Now the cholesterol gets active, in order to replace your damaged cells. We know that no cell can form without cholesterol. In case of damaged cells  it is therefore logical, that the liver will be notified to produce more cholesterol to be release into the bloodstream. And yes of course due to this process there is an increased cholesterol level to be noticed. Even the conventional medicine is more and more accepting the fact that chronic inflammation can trigger heart attacks, but they do not see yet that the increased cholesterol circulation in the bloodstream isn’t the reason for heart attack, but the underlying damage to the arteries.

Are drugs to lower cholesterol the right answer?

If excessive damage is occurring and your body answers with a inflammation such that it is necessary to distribute extra cholesterol through the bloodstream, it might be not very smart to lower the cholesterol and forget about why it is there in the first place. It would seem much wiser to reduce the extra need for the cholesterol – the excessive damage that is occurring, the reason for the chronic inflammation.

The pharma industry is of course interested to push medicines such as statin, But statin inhibits not just the production of cholesterol, but a whole family of intermediary substances, many if not all of which have important biochemical functions in their own right. For starters, statin drugs deplete your body of Coenzyme Q10 (CoQ10), which is beneficial to heart health and muscle function. Because doctors rarely inform people of this risk and advise them to take a CoQ10 supplement, this depletion leads to fatigue, muscle weakness, soreness, and eventually heart failure. Might be worth to ask some more critical questions next time you see the doc concerning such matter.

How to naturally lower inflammation?

Life is not fair: we were following this myth that cholesterol and saturated fat is bad for us and can trigger heart desease for more than than 50 years. AND as a reaction of this myth we were told to put ourselves on a low-fat diet and to increase the consumation of processed grains, more vegetable oils, and more high-fructose corn syrup, all of which are nutritional disasters. It is this latter type of diet that will eventually lead to increased inflammation, and therefore higher cholesterol levels in our body.

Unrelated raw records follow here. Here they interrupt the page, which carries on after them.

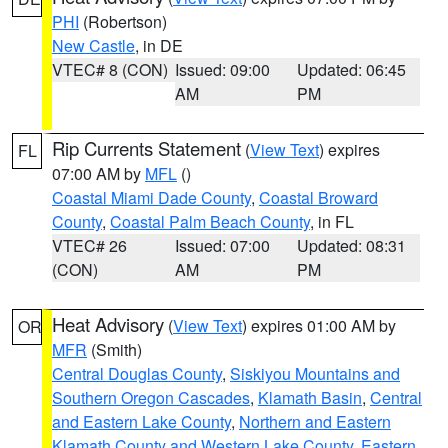
PHI
(Robertson)
New Castle
, in DE
VTEC# 8 (CON)
Issued: 09:00
Updated: 06:45
AM
PM
Rip Currents Statement
(
View Text
) expires
FL
07:00 AM by
MFL
()
Coastal Miami Dade County
,
Coastal Broward
County
,
Coastal Palm Beach County
, in FL
VTEC# 26
Issued: 07:00
Updated: 08:31
(CON)
AM
PM
Heat Advisory
(
View Text
) expires 01:00 AM by
OR
MFR
(Smith)
Central Douglas County
,
Siskiyou Mountains and
Southern Oregon Cascades
,
Klamath Basin
,
Central
and Eastern Lake County
,
Northern and Eastern
Klamath County and Western Lake County
,
Eastern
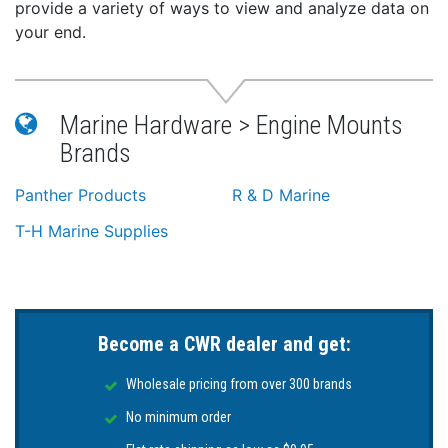
provide a variety of ways to view and analyze data on
your end.
Marine Hardware > Engine Mounts
Brands
Panther Products
R & D Marine
T-H Marine Supplies
Become a CWR dealer and get:
Wholesale pricing from over 300 brands
No minimum order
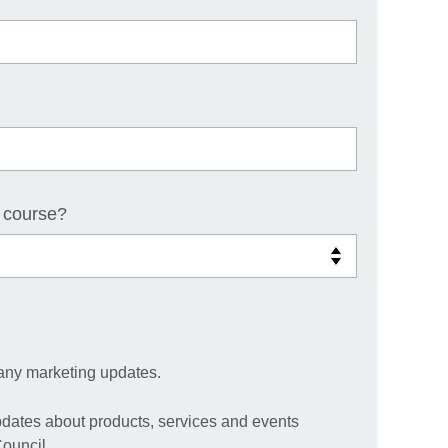
 course?
any marketing updates.
pdates about products, services and events
Council.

So don’t let anyone scare you away from saturated fat anymore. Chronic inflammation is actually caused by a laundry list of items such as:

  • Eating lots of sugar and grains
  • Eating foods cooked at high temperatures
  • Consuming too much Omega 6 (vegetable oils)
  • Eating trans fats
  • Oxidized cholesterol (cholesterol that has gone rancid, such as that from overcooked, scrambled eggs etc.)
  • A sedentary lifestyle
  • Smoking
  • Emotional stress


It seems that there is no need, whatsoever, to avoid liver, red meat, other meat, fish, eggs, dairy products etc for any cholesterol that they may contain, or for any other reason. Our body produces cholesterol. We might have to worry about a number of things, but we shouldn’t worry that our body is trying to kill us.